Kendinizi sevin. Hatalarınızı, salaklıklarınızı hatta sakarlığınızı bile sevin.
Bir başkasının sizi herşeyinizle sevmesini beklemek için henüz çok erken. Eksik olan, muhtaç olduğunuz sevgiyi kendi kendinize verin. İnsanların düşüncelerine söylediklerine dikkat etmeyin. Bırakın onlar kendi karanlıklarında boğulsunlar. Siz aydınlığa çıkmanın ne demek olduğunu iliklerinize kadar hissedin. Hayal kurmak bu dünyanın en güzel şeyi. Hayaller gerçeklerin bir parçasıdır unutmayın. Uçsuz bucaksız dünyalarınıza toz pembe hayaller sığdırmaktan korkmayın, utanmayın. Bizler 'Türkiye Cumhuriyeti' gibi bir hayale inanıp, onu yaşatmış bir başkomutanın çocuklarıyız. Onun hayalinede inanmadıklarını, onuda yarı yolda bırakıp düşmesi için çabaladıklarını unutmayın. Türkiyenin hayallerine koşan kararlı bir gençliğe ihtiyacı var.Asla vazgeçmekten yana olmayın.

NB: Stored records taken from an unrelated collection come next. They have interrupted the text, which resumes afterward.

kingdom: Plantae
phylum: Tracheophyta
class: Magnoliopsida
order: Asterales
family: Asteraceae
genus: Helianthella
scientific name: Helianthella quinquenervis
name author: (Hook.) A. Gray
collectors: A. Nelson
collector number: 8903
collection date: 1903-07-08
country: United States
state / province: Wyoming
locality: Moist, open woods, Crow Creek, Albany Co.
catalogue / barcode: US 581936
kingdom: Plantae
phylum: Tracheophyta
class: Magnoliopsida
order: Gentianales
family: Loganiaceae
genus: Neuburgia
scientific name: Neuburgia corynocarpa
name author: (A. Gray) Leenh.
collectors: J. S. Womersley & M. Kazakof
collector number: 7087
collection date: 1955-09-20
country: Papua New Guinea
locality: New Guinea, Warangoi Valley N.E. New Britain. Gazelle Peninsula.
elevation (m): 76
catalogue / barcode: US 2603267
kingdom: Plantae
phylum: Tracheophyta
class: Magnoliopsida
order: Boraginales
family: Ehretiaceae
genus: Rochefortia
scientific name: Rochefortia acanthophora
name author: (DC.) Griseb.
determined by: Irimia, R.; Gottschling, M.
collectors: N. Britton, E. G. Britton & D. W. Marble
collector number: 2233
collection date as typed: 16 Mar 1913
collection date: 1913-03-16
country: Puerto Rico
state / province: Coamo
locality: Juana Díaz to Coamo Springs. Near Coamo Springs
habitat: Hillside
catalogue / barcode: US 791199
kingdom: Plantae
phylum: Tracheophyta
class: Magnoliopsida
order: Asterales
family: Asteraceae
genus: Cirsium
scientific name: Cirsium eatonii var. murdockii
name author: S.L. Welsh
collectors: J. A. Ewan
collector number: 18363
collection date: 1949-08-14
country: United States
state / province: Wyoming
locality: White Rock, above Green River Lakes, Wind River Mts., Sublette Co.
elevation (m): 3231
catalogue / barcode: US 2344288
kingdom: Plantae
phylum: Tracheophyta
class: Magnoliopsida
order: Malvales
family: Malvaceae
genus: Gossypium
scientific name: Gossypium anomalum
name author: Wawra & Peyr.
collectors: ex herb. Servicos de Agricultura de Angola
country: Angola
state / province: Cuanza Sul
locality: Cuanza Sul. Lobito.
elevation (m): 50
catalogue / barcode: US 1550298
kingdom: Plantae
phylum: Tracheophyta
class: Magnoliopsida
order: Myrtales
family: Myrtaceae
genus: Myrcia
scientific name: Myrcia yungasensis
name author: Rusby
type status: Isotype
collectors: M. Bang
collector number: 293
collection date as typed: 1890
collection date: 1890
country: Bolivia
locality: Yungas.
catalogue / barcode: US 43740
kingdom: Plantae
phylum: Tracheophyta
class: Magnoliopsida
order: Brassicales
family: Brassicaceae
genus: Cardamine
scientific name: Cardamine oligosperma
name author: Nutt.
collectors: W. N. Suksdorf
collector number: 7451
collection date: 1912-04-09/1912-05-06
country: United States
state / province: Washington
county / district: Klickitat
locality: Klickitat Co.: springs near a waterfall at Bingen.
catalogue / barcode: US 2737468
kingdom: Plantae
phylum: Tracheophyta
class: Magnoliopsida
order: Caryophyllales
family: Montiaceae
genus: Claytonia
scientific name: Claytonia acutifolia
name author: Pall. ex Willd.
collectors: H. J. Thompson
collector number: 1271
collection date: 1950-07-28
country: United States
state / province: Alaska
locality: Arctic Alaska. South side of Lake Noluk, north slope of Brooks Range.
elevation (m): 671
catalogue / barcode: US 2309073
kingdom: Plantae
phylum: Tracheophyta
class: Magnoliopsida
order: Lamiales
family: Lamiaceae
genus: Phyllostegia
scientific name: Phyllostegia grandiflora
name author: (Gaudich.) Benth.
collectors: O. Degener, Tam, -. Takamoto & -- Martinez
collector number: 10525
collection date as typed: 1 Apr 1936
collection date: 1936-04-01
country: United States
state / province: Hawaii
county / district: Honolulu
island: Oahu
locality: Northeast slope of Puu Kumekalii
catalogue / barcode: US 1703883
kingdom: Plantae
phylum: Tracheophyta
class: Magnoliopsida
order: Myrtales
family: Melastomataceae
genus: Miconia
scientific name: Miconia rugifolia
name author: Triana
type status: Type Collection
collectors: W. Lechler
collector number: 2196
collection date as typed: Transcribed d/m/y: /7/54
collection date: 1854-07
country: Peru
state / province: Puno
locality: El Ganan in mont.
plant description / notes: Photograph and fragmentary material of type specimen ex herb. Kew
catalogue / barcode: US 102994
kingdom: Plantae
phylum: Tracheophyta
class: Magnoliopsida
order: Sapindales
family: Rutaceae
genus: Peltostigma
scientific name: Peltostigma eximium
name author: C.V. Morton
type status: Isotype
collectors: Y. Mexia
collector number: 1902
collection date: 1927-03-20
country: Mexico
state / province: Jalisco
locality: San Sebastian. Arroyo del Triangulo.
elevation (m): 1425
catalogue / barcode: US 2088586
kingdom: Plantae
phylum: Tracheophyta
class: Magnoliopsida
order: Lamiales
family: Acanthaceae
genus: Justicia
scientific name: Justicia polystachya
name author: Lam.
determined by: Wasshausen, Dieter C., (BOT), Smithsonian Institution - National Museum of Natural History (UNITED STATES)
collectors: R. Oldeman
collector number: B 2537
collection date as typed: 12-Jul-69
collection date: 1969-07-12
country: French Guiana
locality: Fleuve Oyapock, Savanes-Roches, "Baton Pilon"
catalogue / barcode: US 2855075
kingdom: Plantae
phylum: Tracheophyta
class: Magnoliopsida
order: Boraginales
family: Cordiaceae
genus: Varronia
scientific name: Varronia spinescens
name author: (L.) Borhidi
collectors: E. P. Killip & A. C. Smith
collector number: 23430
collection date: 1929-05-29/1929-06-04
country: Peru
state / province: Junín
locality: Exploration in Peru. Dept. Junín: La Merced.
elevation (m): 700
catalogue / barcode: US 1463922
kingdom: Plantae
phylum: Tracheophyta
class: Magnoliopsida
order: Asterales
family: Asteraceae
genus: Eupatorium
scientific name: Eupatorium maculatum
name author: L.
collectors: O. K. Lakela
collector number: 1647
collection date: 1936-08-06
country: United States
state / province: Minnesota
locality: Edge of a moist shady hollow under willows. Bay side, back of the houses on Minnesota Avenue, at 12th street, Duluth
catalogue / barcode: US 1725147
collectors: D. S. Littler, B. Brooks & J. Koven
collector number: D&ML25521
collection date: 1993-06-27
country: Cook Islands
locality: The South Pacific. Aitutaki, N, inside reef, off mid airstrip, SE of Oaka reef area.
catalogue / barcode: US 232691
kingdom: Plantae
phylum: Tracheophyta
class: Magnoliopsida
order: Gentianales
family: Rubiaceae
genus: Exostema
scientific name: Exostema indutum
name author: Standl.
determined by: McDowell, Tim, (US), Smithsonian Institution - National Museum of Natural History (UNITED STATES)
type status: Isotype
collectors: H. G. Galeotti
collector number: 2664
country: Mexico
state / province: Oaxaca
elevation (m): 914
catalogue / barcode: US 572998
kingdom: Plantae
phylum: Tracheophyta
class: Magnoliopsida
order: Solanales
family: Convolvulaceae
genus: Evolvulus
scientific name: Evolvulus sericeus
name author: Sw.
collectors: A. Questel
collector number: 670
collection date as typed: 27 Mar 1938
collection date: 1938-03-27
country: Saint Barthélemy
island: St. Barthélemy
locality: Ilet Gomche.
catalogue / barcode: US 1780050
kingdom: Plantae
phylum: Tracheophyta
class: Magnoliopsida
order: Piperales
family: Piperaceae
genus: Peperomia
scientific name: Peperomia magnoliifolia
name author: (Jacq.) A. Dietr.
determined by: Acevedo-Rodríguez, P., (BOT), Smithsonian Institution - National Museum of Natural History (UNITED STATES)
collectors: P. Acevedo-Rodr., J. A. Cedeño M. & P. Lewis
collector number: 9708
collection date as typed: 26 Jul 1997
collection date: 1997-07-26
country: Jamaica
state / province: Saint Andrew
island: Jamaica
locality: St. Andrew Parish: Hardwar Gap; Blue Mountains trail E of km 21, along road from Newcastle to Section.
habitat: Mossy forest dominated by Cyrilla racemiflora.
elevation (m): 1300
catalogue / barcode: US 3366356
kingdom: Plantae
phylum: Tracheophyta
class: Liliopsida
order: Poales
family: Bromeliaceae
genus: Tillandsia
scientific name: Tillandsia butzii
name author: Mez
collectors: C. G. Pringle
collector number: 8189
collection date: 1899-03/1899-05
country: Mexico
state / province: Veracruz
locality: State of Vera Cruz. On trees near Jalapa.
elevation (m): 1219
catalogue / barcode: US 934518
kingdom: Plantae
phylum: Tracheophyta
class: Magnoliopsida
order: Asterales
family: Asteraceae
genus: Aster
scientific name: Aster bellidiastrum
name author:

Ben vazgeçmedim. Bir ay sonra bugün hayallerimin şehrinde başka bir yazıda selamlayacağım sizi.
Bu oda, şu satırları yazdığım masa. Bu bloğun ilk yazısına şahit olan her ne varsa geride bırakıyorum şimdi.
Mürekkebin kuruduğu yerdeyim.
Yeni bir mürekkeple, hayallerime ulaşmış bir şekilde karşınıza çıkmak için sabırsızlanıyorum.

Şu satırlar mürekkebin son damlaları.
Bu her yanı umutlu bir yolculuğa açılan yazı ise,
Mürekkebin kuruduğu yerde, son perde.